Traditional database fuzzing techniques primarily focus on syntactic correctness and general SQL structures, leaving critical yet obscure DBMS features, such as system-level modes (e.g., GTID), programmatic constructs (e.g., PROCEDURE), advanced process commands (e.g., KILL), largely underexplored. Although rarely triggered by typical inputs, these features can lead to severe crashes or security issues when executed under edge-case conditions. In this paper, we present FuzzySQL, a novel LLM-powered adaptive fuzzing framework designed to uncover subtle vulnerabilities in DBMS special features. FuzzySQL combines grammar-guided SQL generation with logic-shifting progressive mutation, a novel technique that explores alternative control paths by negating conditions and restructuring execution logic, synthesizing structurally and semantically diverse test cases. To further ensure deeper execution coverage of the back end, FuzzySQL employs a hybrid error repair pipeline that unifies rule-based patching with LLM-driven semantic repair, enabling automatic correction of syntactic and context-sensitive failures. We evaluate FuzzySQL across multiple DBMSs, including MySQL, MariaDB, SQLite, PostgreSQL and Clickhouse, uncovering 37 vulnerabilities, 7 of which are tied to under-tested DBMS special features. As of this writing, 29 cases have been confirmed with 9 assigned CVE identifiers, 14 already fixed by vendors, and additional vulnerabilities scheduled to be patched in upcoming releases. Our results highlight the limitations of conventional fuzzers in semantic feature coverage and demonstrate the potential of LLM-based fuzzing to discover deeply hidden bugs in complex database systems.

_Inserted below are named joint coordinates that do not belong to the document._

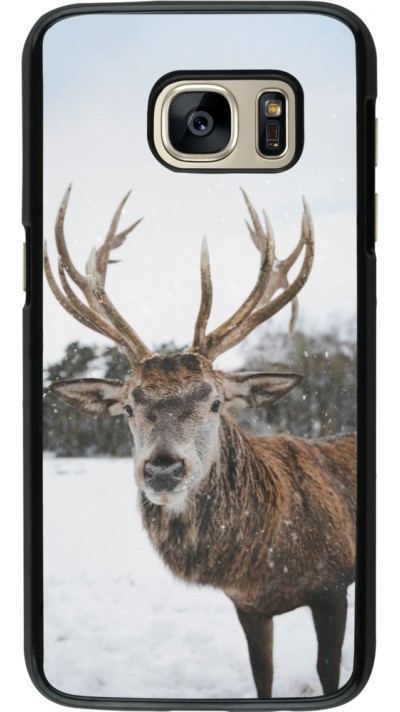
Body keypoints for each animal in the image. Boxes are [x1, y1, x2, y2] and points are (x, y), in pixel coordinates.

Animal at [44, 186, 356, 698]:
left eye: (214, 402)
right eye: (128, 407)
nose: (163, 469)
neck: (266, 563)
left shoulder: (332, 586)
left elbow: (328, 672)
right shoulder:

翻译：传统的数据库模糊测试技术主要关注语法正确性和通用SQL结构，使得许多关键但晦涩的数据库管理系统功能，如系统级模式（例如GTID）、程序化构造（例如PROCEDURE）、高级进程命令（例如KILL）在很大程度上未被充分探索。尽管这些功能很少被典型输入触发，但在边界条件下执行时可能导致严重的崩溃或安全问题。本文提出FuzzySQL，一种新颖的基于大语言模型的自适应模糊测试框架，旨在揭示数据库管理系统特殊功能中的细微漏洞。FuzzySQL结合了语法引导的SQL生成与逻辑转换渐进式变异——一种通过否定条件和重构执行逻辑来探索替代控制路径的新技术，从而合成结构和语义多样化的测试用例。为了进一步确保后端更深层次的执行覆盖，FuzzySQL采用了一种混合错误修复流程，统一了基于规则的修补与大语言模型驱动的语义修复，能够自动纠正语法和上下文相关的错误。我们在多个数据库管理系统（包括MySQL、MariaDB、SQLite、PostgreSQL和Clickhouse）上评估FuzzySQL，共发现37个漏洞，其中7个与测试不足的数据库管理系统特殊功能相关。截至本文撰写时，已有29个案例得到确认，其中9个被分配了CVE标识，14个已被供应商修复，其余漏洞计划在后续版本中修补。我们的研究结果突显了传统模糊测试在语义功能覆盖方面的局限性，并展示了基于大语言模型的模糊测试在发现复杂数据库系统中深度隐藏缺陷方面的潜力。